Count the lines in the records below that contain the string "newSketch" and give only that number.

== Records for this exercise ==

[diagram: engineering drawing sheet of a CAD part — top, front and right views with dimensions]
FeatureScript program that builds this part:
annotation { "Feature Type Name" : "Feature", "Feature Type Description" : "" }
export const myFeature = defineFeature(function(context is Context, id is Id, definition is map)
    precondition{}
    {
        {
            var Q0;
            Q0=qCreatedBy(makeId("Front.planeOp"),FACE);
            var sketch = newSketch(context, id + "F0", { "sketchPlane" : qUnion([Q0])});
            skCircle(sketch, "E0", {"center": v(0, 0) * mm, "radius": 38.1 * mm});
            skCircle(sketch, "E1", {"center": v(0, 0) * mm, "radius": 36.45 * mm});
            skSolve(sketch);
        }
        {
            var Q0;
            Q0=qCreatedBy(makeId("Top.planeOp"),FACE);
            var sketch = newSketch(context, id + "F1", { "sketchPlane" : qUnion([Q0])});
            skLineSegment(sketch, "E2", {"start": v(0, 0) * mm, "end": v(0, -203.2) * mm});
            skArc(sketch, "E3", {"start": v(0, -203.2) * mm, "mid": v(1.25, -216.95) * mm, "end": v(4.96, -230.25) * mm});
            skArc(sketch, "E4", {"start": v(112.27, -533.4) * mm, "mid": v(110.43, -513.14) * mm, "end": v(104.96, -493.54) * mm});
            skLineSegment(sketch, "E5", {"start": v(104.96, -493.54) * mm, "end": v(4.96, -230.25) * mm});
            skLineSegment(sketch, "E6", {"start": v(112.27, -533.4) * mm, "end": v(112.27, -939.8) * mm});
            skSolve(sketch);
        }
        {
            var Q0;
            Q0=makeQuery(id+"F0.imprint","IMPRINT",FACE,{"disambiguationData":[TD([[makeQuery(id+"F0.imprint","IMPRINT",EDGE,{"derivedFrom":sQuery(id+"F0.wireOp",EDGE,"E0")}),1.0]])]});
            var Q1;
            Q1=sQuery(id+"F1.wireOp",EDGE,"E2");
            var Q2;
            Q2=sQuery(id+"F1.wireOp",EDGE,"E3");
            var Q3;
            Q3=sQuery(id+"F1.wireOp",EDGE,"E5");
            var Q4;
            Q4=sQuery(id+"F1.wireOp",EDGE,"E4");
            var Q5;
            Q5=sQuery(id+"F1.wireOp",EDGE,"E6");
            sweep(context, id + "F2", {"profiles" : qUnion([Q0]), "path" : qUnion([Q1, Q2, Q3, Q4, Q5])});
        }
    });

===

Result below - 2